Servicestelle SGB II: Welche besonderen Möglichkeiten nutzen Sie, um Menschen mit Behinderungen in die Arbeitswelt zu integrieren?

Fritz Strößinger: Dafür haben wir mehrere Werkzeuge. Am wichtigsten ist sicherlich die sogenannte Unterstützte Beschäftigung, also die individuelle, betriebliche Qualifizierung, Einarbeitung und Begleitung behinderter Menschen mit besonderem Unterstützungsbedarf in Betrieben des allgemeinen Arbeitsmarktes. Ziel dieser Unterstützung ist ein sozialversicherungspflichtiges Beschäftigungsverhältnis.
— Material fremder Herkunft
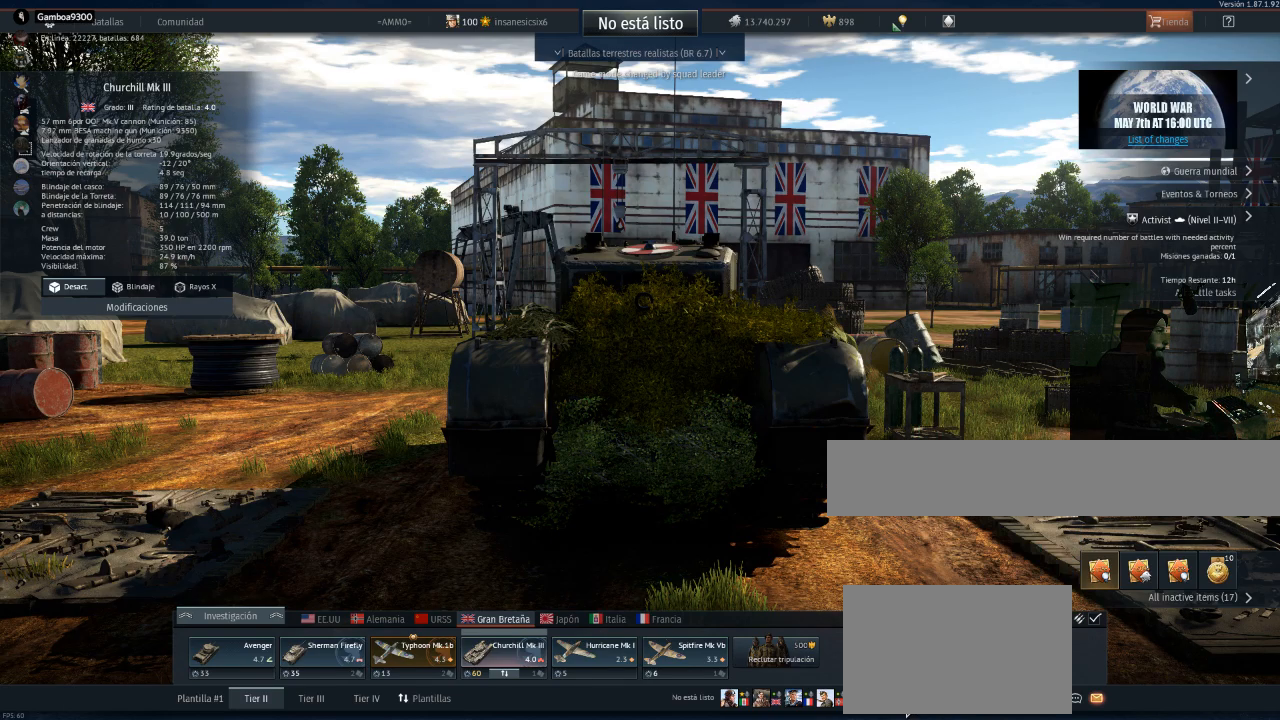
{"keys": [], "mouse": [], "mouse_move": "still", "events": []}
Das kann bei einer Person in Frage kommen, die schon einen Reha-Antrag gestellt hat, oder die schon im SGBII-Bezug ist, dann unterstützen wir das gegebenenfalls. Auch wenn der oder die Betroffene schon in einem Arbeitsverhältnis stand und nun durch Unfall oder Krankheit gesundheitlich eingeschränkt und Leistungsbezieher von Arbeitslosengeld II ist, betreuen wir die Wiedereingliederung, wenn kein anderer Kostenträger zuständig ist. Die Kostenträgerschaft wird durch die Agentur für Arbeit geprüft. Sie macht auch den Wiedereingliederungsvorschlag, dem wir zustimmen müssen. Beim Thema Erstausbildung − zum Beispiel bei jungen Leuten oder Menschen ohne Schulabschluss − macht das komplett die Agentur für Arbeit. Mit den Kollegen dort treffen wir uns regelmäßig, wir halten dann auch Fallbesprechungen ab. Gemeinsam wollen wir es den betroffenen Menschen ermöglichen, ihr Leben soweit wie nur möglich selbst zu gestalten und am gesellschaftlichen Leben teilzunehmen.